**EXCERPTED DATA:**

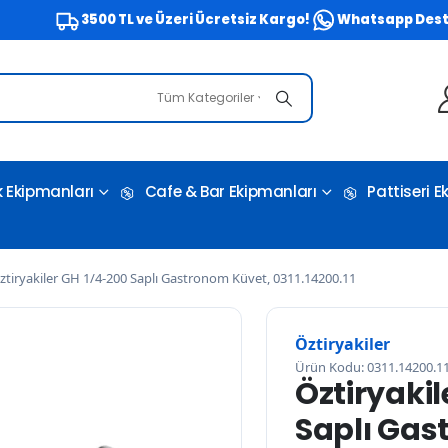
3500 TL ve Üzeri Ücretsiz Kargo!
Whatsapp Destek Hat
Tüm Kategoriler
 Ekipmanları
Cafe & Bar Ekipmanları
Pattiseri 
ztiryakiler GH 1/4-200 Saplı Gastronom Küvet, 0311.14200.11
Öztiryakiler
Ürün Kodu: 0311.14200.1
Öztiryakil
Saplı Gas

**EXERCISE AIM:**
Copy out the text lines of the records above, swapping in "Malzemeleri" wherever "Ekipmanları" appears and changing nothing else. Leave out the pictures.

**EXERCISE SOLUTION:**
3500 TL ve Üzeri Ücretsiz Kargo!
Whatsapp Destek Hat
Tüm Kategoriler
 Malzemeleri
Cafe & Bar Malzemeleri
Pattiseri 
ztiryakiler GH 1/4-200 Saplı Gastronom Küvet, 0311.14200.11
Öztiryakiler
Ürün Kodu: 0311.14200.1
Öztiryakil
Saplı Gas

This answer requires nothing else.